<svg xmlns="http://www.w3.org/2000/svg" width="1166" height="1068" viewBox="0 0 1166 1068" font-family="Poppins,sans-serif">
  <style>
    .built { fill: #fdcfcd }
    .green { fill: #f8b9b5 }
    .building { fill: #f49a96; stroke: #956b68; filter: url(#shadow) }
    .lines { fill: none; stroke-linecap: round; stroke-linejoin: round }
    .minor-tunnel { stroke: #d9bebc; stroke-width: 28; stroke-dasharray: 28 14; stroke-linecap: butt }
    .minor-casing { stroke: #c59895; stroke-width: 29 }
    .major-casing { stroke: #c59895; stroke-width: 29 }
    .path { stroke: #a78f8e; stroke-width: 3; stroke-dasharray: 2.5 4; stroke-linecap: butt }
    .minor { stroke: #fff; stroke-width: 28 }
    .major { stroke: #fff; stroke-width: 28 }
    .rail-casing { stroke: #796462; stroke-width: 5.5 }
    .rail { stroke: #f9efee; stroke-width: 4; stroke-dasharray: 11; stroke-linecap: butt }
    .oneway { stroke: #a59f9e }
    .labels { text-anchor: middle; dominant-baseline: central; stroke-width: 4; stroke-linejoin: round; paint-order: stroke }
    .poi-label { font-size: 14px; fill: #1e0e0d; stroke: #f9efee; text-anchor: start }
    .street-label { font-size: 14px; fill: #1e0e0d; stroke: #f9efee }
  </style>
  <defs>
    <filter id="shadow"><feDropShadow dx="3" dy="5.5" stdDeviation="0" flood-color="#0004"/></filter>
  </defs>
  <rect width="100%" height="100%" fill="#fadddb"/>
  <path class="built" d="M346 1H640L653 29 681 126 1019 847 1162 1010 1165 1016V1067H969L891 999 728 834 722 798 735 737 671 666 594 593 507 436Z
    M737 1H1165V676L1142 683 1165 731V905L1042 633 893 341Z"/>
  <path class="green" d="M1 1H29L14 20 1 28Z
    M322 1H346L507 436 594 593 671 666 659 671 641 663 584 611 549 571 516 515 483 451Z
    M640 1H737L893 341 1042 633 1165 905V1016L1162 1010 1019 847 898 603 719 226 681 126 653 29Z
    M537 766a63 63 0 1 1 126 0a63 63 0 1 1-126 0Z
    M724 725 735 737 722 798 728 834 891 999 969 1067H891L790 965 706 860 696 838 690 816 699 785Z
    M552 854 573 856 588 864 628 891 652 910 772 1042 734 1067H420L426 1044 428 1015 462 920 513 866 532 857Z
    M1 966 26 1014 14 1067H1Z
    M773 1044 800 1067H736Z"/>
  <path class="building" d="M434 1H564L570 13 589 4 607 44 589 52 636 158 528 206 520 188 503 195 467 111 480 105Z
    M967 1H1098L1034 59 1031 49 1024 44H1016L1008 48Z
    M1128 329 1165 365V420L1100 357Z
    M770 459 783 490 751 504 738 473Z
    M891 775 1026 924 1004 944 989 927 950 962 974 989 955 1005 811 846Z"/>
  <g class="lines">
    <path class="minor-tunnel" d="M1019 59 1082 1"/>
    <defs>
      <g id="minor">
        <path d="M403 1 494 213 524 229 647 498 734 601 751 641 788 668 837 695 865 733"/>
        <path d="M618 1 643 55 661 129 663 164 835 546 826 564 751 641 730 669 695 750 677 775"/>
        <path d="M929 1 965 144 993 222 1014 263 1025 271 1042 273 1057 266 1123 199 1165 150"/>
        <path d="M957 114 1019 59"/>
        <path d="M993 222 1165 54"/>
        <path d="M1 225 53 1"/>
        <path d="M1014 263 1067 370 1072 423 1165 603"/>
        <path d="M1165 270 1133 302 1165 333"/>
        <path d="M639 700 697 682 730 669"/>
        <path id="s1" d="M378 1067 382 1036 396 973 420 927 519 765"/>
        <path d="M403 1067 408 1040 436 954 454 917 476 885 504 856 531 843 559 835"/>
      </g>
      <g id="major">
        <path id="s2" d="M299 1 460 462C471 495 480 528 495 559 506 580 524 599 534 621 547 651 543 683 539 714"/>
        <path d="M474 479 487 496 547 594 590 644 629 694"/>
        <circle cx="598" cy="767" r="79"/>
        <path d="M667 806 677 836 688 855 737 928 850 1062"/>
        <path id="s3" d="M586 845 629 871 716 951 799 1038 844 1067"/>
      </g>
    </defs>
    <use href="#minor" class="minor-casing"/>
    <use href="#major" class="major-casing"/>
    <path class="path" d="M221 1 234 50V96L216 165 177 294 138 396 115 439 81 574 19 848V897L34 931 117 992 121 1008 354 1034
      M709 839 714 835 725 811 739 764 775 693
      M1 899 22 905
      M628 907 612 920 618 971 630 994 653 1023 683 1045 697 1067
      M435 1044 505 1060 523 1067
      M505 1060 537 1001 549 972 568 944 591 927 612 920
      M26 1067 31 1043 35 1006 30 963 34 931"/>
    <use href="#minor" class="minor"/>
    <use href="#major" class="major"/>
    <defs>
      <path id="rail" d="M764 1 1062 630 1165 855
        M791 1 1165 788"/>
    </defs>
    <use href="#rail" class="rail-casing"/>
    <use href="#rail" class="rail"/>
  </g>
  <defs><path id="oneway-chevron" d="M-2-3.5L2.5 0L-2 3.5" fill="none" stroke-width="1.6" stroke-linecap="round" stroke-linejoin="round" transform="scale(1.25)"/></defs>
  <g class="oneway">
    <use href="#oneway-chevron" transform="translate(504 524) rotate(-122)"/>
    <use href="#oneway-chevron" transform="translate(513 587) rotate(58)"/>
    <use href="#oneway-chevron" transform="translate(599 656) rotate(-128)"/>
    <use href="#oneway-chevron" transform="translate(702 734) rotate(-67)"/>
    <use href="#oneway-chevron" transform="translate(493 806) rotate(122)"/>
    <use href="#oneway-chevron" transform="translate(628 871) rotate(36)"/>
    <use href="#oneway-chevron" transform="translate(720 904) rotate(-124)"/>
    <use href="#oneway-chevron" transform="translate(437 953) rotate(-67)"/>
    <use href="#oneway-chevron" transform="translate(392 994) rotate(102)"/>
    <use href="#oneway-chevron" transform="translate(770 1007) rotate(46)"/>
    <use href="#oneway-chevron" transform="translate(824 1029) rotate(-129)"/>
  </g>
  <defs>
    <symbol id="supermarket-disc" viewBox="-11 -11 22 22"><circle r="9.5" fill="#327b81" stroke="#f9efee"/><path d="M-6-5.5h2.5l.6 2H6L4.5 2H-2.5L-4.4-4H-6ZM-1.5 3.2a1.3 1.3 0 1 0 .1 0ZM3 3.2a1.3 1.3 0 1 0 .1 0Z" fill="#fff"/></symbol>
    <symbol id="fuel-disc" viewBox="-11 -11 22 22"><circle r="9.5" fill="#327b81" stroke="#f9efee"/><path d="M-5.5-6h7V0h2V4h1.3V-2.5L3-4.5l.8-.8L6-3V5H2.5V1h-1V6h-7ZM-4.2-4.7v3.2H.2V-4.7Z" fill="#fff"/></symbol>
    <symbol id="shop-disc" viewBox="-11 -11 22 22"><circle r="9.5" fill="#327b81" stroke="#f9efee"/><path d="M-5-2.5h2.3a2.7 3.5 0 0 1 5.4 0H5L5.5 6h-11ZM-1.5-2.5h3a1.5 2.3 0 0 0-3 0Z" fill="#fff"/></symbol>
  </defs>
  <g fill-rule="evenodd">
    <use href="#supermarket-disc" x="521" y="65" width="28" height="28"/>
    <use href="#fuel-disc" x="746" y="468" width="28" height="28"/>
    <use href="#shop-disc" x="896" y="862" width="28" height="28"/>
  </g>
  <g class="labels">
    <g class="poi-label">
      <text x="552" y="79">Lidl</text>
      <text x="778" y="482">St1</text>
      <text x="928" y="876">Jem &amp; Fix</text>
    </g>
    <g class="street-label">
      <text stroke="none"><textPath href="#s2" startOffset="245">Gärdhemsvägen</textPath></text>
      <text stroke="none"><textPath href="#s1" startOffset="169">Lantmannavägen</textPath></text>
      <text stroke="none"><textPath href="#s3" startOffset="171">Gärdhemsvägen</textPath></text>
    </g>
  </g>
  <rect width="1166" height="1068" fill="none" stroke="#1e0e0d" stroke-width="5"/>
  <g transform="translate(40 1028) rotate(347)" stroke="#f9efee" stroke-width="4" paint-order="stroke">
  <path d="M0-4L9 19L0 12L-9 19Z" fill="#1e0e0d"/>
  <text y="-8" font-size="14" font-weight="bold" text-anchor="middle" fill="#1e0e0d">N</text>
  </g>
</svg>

__Assignment__. Look through the entries and return each line that has the word "labels" in it.

__Your response__.
    .labels { text-anchor: middle; dominant-baseline: central; stroke-width: 4; stroke-linejoin: round; paint-order: stroke }
  <g class="labels">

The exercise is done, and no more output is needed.